A job scheduler is the part of a system responsible for deciding when work runs. Rather than have a person sit and launch a program at the right moment, the scheduler holds a description of the work and the timing, and starts it on its own. The three common timing models are: run once at a fixed future time, run repeatedly on a calendar pattern, and run when a queue is ready and the machine has capacity to spare. Unix supplied a small, sharp tool for each.
The repeating case belongs to cron. Its daemon, described in cron(8) as one that “examines all stored crontabs and checks each job to see if it needs to be run in the current minute,” wakes up each minute and fires any command whose calendar pattern matches the current time. This covers everything that should happen on a schedule: nightly backups, hourly cache clears, weekly reports. The five-field crontab line is the canonical way to express “this command, on this recurring pattern.”
The run-once case belongs to at. The at(1p) manual page describes a utility that “shall read commands from standard input and group them together as an at-job, to be executed at a later time.” Where cron repeats forever, at fires a job exactly once, at a moment you name, and then forgets it. Its sibling batch handles the third model: rather than tying work to the clock, it queues jobs and runs them when the system load is low enough, so heavy work waits for a quiet machine. The POSIX page notes that batch uses a distinct queue from the default at queue.

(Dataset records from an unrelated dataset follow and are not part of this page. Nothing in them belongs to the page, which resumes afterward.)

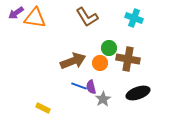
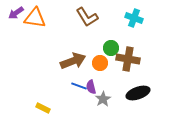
green circle: moved 2 px right
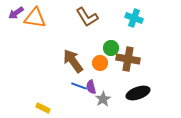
brown arrow: rotated 105 degrees counterclockwise
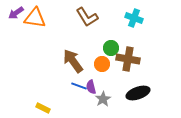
orange circle: moved 2 px right, 1 px down
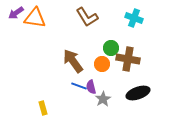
yellow rectangle: rotated 48 degrees clockwise
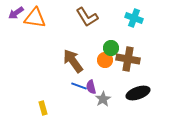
orange circle: moved 3 px right, 4 px up
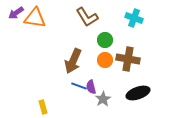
green circle: moved 6 px left, 8 px up
brown arrow: rotated 120 degrees counterclockwise
yellow rectangle: moved 1 px up
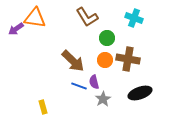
purple arrow: moved 16 px down
green circle: moved 2 px right, 2 px up
brown arrow: rotated 70 degrees counterclockwise
purple semicircle: moved 3 px right, 5 px up
black ellipse: moved 2 px right
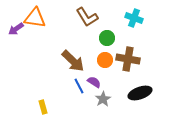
purple semicircle: rotated 136 degrees clockwise
blue line: rotated 42 degrees clockwise
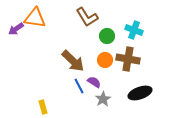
cyan cross: moved 12 px down
green circle: moved 2 px up
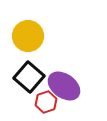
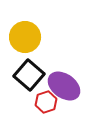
yellow circle: moved 3 px left, 1 px down
black square: moved 2 px up
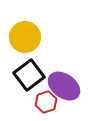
black square: rotated 12 degrees clockwise
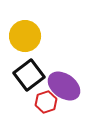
yellow circle: moved 1 px up
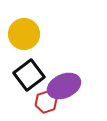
yellow circle: moved 1 px left, 2 px up
purple ellipse: rotated 60 degrees counterclockwise
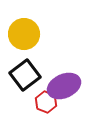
black square: moved 4 px left
red hexagon: rotated 20 degrees counterclockwise
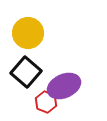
yellow circle: moved 4 px right, 1 px up
black square: moved 1 px right, 3 px up; rotated 12 degrees counterclockwise
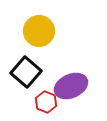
yellow circle: moved 11 px right, 2 px up
purple ellipse: moved 7 px right
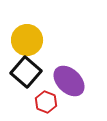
yellow circle: moved 12 px left, 9 px down
purple ellipse: moved 2 px left, 5 px up; rotated 68 degrees clockwise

These models long predate Unix. On the mainframes of the 1950s and 1960s, “the job” was the unit of computing: a deck of cards or a tape submitted to an operator, queued, and run in turn, often overnight, with the term batch processing describing exactly the queue-and-run pattern. The operating system’s job scheduler decided which job got the machine next. Unix’s cron, at, and batch carried that idea onto interactive, multi-user systems, where most of the time there was a logged-in user but the routine work still needed to happen on its own.
At larger scale the same concept reappears as dedicated enterprise scheduling systems and, later, workflow and orchestration engines that manage thousands of interdependent jobs across many machines, with retries, dependencies, calendars, and monitoring. The vocabulary grows, but the core question is the one cron answered for a single Unix box: given a description of work and a description of when, make it run, reliably, without a human in the loop.
Understood broadly, the job scheduler is one of the quiet foundations of automation. Whenever a system does something “automatically” on a timetable or a queue rather than in response to a direct command, some scheduler, from a one-line crontab entry to a distributed workflow engine, is the thing deciding that now is the time.